**KUTIPAN DOKUMEN:**

/---

Sesuaikan saja dengan kondisi yang ada. Allah paling Tahu kok apakah kita benar-benar
berudzur atau hanya beralasan saja.
Sambil
menyelam minum air. Hal ini juga bisa kita terapkan dengan mendengarkan
murottal dan ceramah sambil beraktivitas. Asalkan, memang benar-benar didengar
dan diperhatikan. Karena jika al-Qur’an dibaca, maka kita harus mendengar dan
memperhatikannya dengan baik, bukan sambil lalu. Begitu juga dengan dengan
dzikir, tentu bisa kita lakukan dengan menyambi melakukan sesuatu.
Bagaimanapun,
tarbiyah diri kita juga merupakan tanggung jawab suami. Bicarakan dengan suami
untuk meluangkan waktu—bakda subuh misalnya—setiap sepekan sekali untuk
bermajelis berdua dan memberikan taushiyah maupun taklim kepada kita. Termasuk
pula, membicarakan kesempatan bagi kita untuk hadir di majelis taklim yang ada
diluar.

\---

**SOAL SINGKAT 1:**
Jawab pertanyaan berikut berdasarkan kutipan tentang tarbiyah diri.
(a) Apa yang bisa didengarkan sambil beraktivitas?
(b) Selain diri sendiri, tarbiyah diri juga menjadi tanggung jawab siapa?
(c) Waktu apa yang dicontohkan untuk bermajelis berdua setiap sepekan sekali?
**SOAL SINGKAT 2:** Mohon tulis ulang bagian entri mulai dari baris yang memuat "Enumerate all objects" sampai akhir entri, kedua ujungnya termasuk dan permintaannya juga, dengan menambahkan 103 pada setiap angka koordinat piksel di jawaban. Gambar tidak usah disertakan.

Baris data
/---

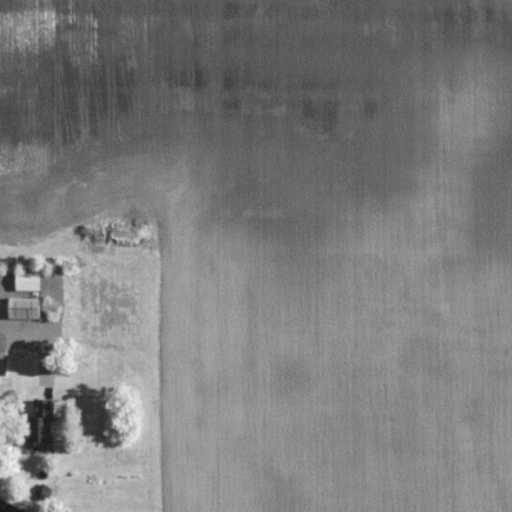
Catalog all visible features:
building: (24, 308)
building: (2, 366)
building: (42, 492)
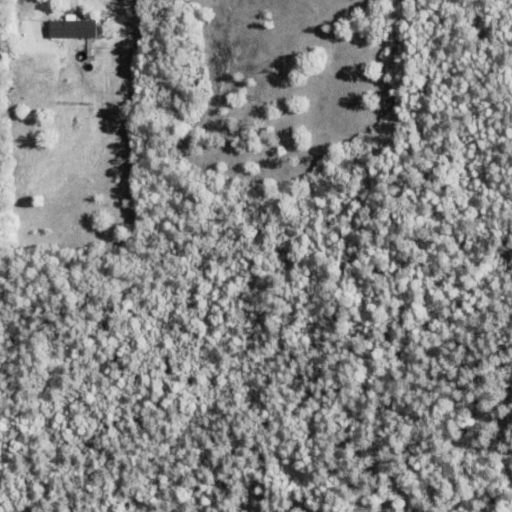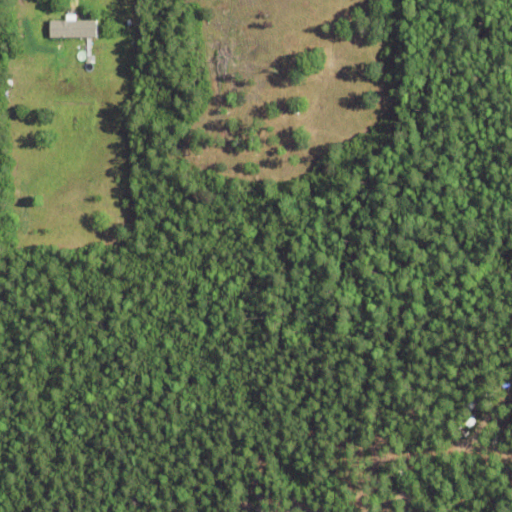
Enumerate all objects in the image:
building: (68, 29)
building: (74, 32)
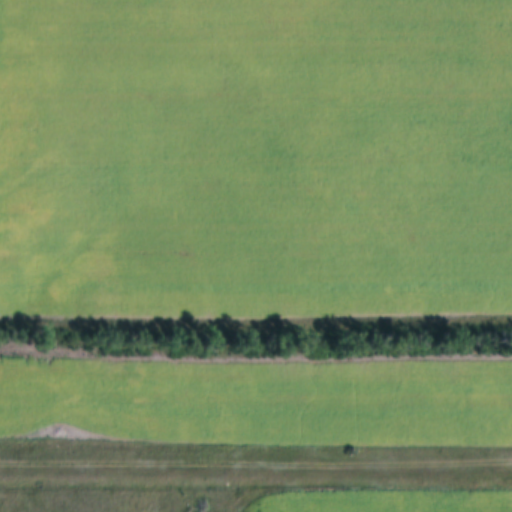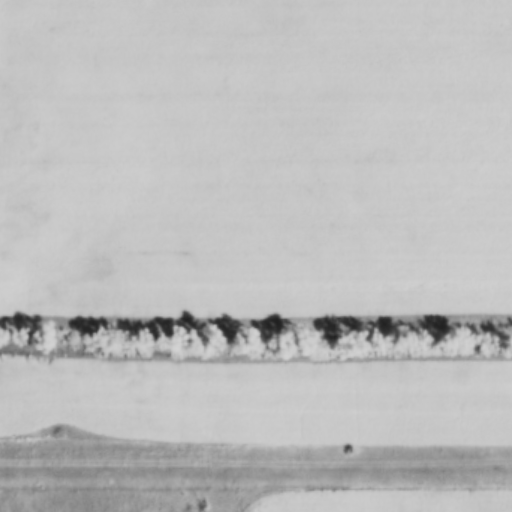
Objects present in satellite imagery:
road: (255, 461)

\---

**HASIL TUGAS 1:**
(a) Murottal dan ceramah.
(b) Suami.
(c) Bakda subuh.

**HASIL TUGAS 2:**
Enumerate all objects in the image:
building: (171, 132)
building: (177, 135)
Objects present in satellite imagery:
road: (358, 564)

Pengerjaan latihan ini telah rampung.